─── Record excerpts
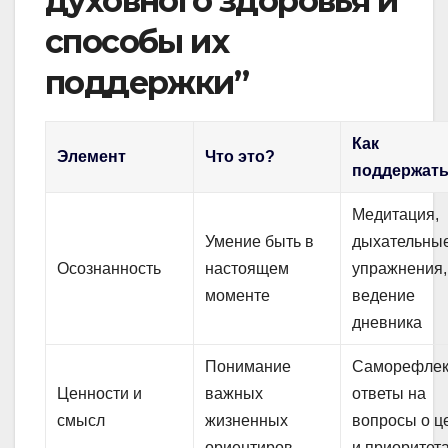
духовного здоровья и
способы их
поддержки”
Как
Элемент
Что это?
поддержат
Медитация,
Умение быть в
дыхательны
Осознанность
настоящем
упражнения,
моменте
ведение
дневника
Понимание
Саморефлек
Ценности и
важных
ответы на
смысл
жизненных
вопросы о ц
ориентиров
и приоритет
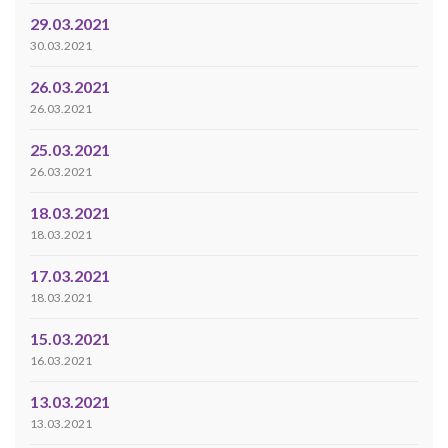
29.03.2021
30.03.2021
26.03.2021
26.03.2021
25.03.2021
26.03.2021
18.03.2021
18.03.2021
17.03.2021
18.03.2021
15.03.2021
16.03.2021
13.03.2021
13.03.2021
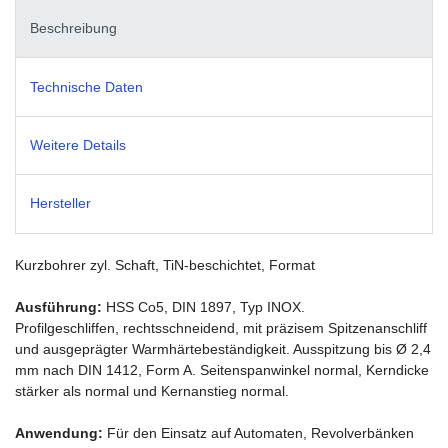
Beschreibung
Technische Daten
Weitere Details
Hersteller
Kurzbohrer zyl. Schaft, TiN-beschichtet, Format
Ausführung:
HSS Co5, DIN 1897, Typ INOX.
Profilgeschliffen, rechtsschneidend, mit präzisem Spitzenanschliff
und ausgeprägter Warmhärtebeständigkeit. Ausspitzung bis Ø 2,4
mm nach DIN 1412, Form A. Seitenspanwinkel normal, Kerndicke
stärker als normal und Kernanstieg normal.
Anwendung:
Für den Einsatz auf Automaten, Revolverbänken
──────
* To do
Retype all of the material above exactly; the pictures stay out.

* Result
духовного здоровья и
способы их
поддержки”
Как
Элемент
Что это?
поддержат
Медитация,
Умение быть в
дыхательны
Осознанность
настоящем
упражнения,
моменте
ведение
дневника
Понимание
Саморефлек
Ценности и
важных
ответы на
смысл
жизненных
вопросы о ц
ориентиров
и приоритет
29.03.2021
30.03.2021
26.03.2021
26.03.2021
25.03.2021
26.03.2021
18.03.2021
18.03.2021
17.03.2021
18.03.2021
15.03.2021
16.03.2021
13.03.2021
13.03.2021
Beschreibung
Technische Daten
Weitere Details
Hersteller
Kurzbohrer zyl. Schaft, TiN-beschichtet, Format
Ausführung:
HSS Co5, DIN 1897, Typ INOX.
Profilgeschliffen, rechtsschneidend, mit präzisem Spitzenanschliff
und ausgeprägter Warmhärtebeständigkeit. Ausspitzung bis Ø 2,4
mm nach DIN 1412, Form A. Seitenspanwinkel normal, Kerndicke
stärker als normal und Kernanstieg normal.
Anwendung:
Für den Einsatz auf Automaten, Revolverbänken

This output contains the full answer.